Text excerpt →
::::::::::

Avatar Animation Microservice

The avatar animation model is a combination of two models: Wav2Lip and GAN-based face generator (GFPGAN). The Wav2Lip model is used to generate lip movements from an audio file, and the GFPGAN model is used to generate a high-quality face image from a low-quality face image. The avatar animation microservices takes an audio piece and a low-quality face image/video as input, fuses mel-spectrogram from the audio with frame(s) from the image/video, and generates a high-quality video of the face image with lip movements synchronized with the audio.

Table of contents

  1. Architecture

  2. Deployment Options

  3. Validated Configurations

Architecture

The Avatar Animation service consists of two primary microservices:

  • Wav2Lip Server: This microservice is the core engine for lip synchronization. It takes an audio file and a face image/video as input and generates a video where the lip movements match the provided audio. It can be deployed on both CPU and HPU.

  • Animation Server: This microservice acts as an orchestrator or gateway. It exposes a single endpoint for the user, receives the request, forwards it to the Wav2Lip server for processing, and then returns the final generated video to the user.

Deployment Options

For detailed, step-by-step instructions on how to deploy the Avatar Animation microservice using Docker Compose on different Intel platforms, please refer to the deployment guide. The guide contains all necessary steps, including building images, configuring the environment, and running the service.

Platform

Deployment Method

Link

Intel Xeon/Gaudi2

Docker Compose

Deployment Guide

Validated Configurations

The following configurations have been validated for the Avatar Animation microservice.

Deploy Method

Core Models

Platform

Docker Compose

Wav2Lip, GFPGAN

Intel Xeon/Gaudi2

::::::::::

Available data →
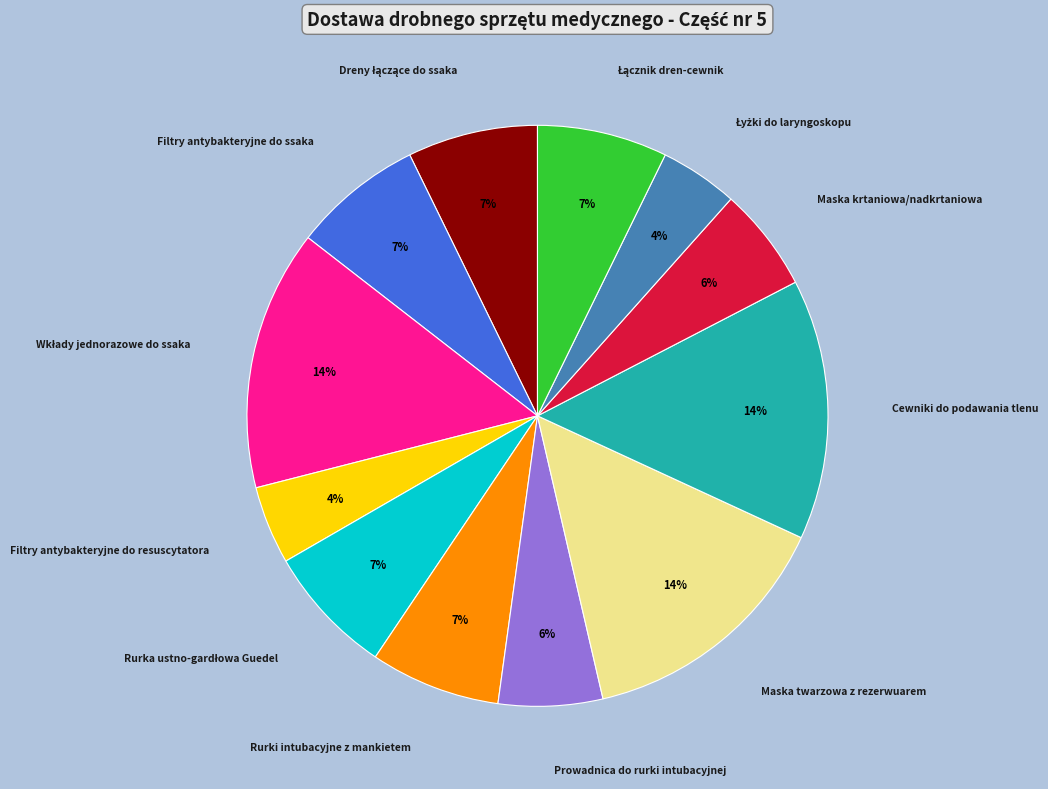

To the nearest percent, what is the average slice percentage?

8%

::::::::::

Task list →
1. In the avatar animation page, which model produces the lip movements from an audio file?
2. For each statement, say whether the avatar animation page agrees with it. Give yes or no and quote the words of the page that decide it.
(a) The GFPGAN model turns a low-quality face image into a high-quality one.
(b) The Animation Server does the lip synchronization itself.
(c) The validated deployment method is Docker Compose.
3. Using the avatar animation page, explain why the service combines two models and what each one adds to the final video.

Numbered answers →
1. The Wav2Lip model.

2.
(a) Yes: "the GFPGAN model is used to generate a high-quality face image from a low-quality face image."
(b) No: it "receives the request, forwards it to the Wav2Lip server for processing, and then returns the final generated video to the user."
(c) Yes: the validated configurations list "Docker Compose" as the deploy method.

3. Wav2Lip generates lip movements from the audio, and GFPGAN generates a high-quality face image from a low-quality one. Together they let the service take an audio piece and a low-quality face image or video and produce a high-quality video whose lip movements match the audio.